It was mid-November of 2015 when I came to the prayerful decision that I could no longer stay in my marriage. I moved back home with my parents the weekend before Thanksgiving. Shortly after the New Year, I filed for divorce and began the legal proceedings.

I look back and think the holidays that year were so strange. I felt lost, almost numb, realizing what this all would mean for me and how would I even begin to navigate it all.

I remember that year on Thanksgiving and Christmas, I felt all kinds of feelings. It was hard, sad, and lonely. I had friends in a support group that encouraged me to reach out to connect via text or over the phone, even if it meant they had to briefly step away from their own family celebrations.

I just wanted to get through the holidays that year, and while it was painful, I did.

There are many painful “firsts” as you navigate and build a new life after a divorce: the first set of holidays, anniversaries, birthdays, etc. However painful your divorce situation is, it does not have to ruin or dictate the entire holiday season for you.

You can thrive, not just survive the holidays as a divorced man or woman.

You may wonder how you will ever make it through the next day, week, or month without losing your sanity. I have been through this before—actually going on five years of holidays being divorced, so I can understand what you may be feeling.

Here are a few suggestions for you that have helped me get through the holidays during that time, especially in the beginning and when it was most painful.

Name how you are feeling (honestly!).

My counselor has had to remind me over the years that feelings are just feelings; they are neither good nor bad, but just an indication of something deeper going on that needs to be addressed. Do not try to numb yourself or ignore when painful, messy feelings come up. Hold them up to the light of Jesus and name them in His presence. When we name something for what it is, it can take away some of its power and the negative energy we are experiencing.

If you feel sad or angry, name it and do not try to downplay or minimize what you are feeling in the moment. If you feel joyful or happy and are having a good time being with people, name that. Be grateful for the bright moments as you work through the waves of grief and sadness.
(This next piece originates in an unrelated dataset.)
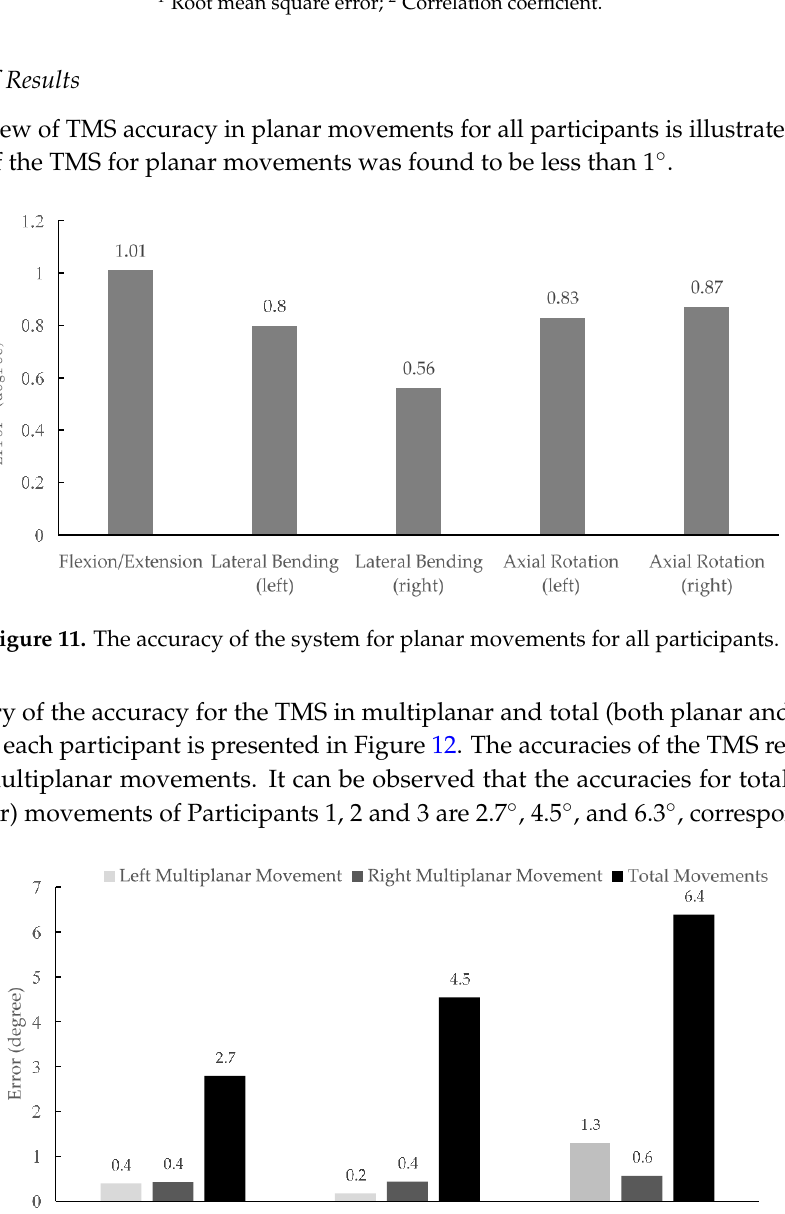
Figure 12. The accuracy of the TMS for multiplanar and total (planar and multiplanar) movements.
The process will not look the same for everyone and that is okay. Remember to let your feelings come up as you feel them. You can and will get through the more difficult days. And yes, over time it will get easier for you.

Count your blessings; name what you are grateful for.

Gratitude is not just something to talk about during the month of November, but a life-changing practice that can be beneficial in all stages of life.

As I began to build and imagine a new life after divorce, my counselor gave me an assignment of keeping a gratitude journal for a period of time. I set a timer each day for 5 or 10 minutes and wrote down all the blessings of that day, all things I was grateful for in my life. Slowly and in time, my heart began to change.

I began to see in the most painful, dark experience of my life so far, God was still showing up. I could still find beauty, goodness, and joy. I think this practice can be helpful to anyone navigating a difficult experience, but especially divorce.

Count your daily gratefuls and be amazed by what God will show you.

Balance your time being alone and being social.

Sometimes being at family gatherings or office parties can leave you feeling like you have to show up with a smile on your face. Perhaps you feel like you to come to social events having “it all together” on the outside. That can leave you feeling exhausted, lonely, or misunderstood. However, not engaging with friends and family can be unhealthy for your emotional health as well.

It is important to remember you need equal amounts of alone time and social time. Both are important in your healing and as you develop a new life for yourself. Trust your heart and listen to your body telling you what you need to do right now. Be patient and kind to yourself as you find what rhythm is best for you.

Whether this upcoming holiday season is your first or sixth as a divorced Catholic, it does not have to ruin the holidays for you.

Is there anything else that has been helpful to you as you navigate this in your own life?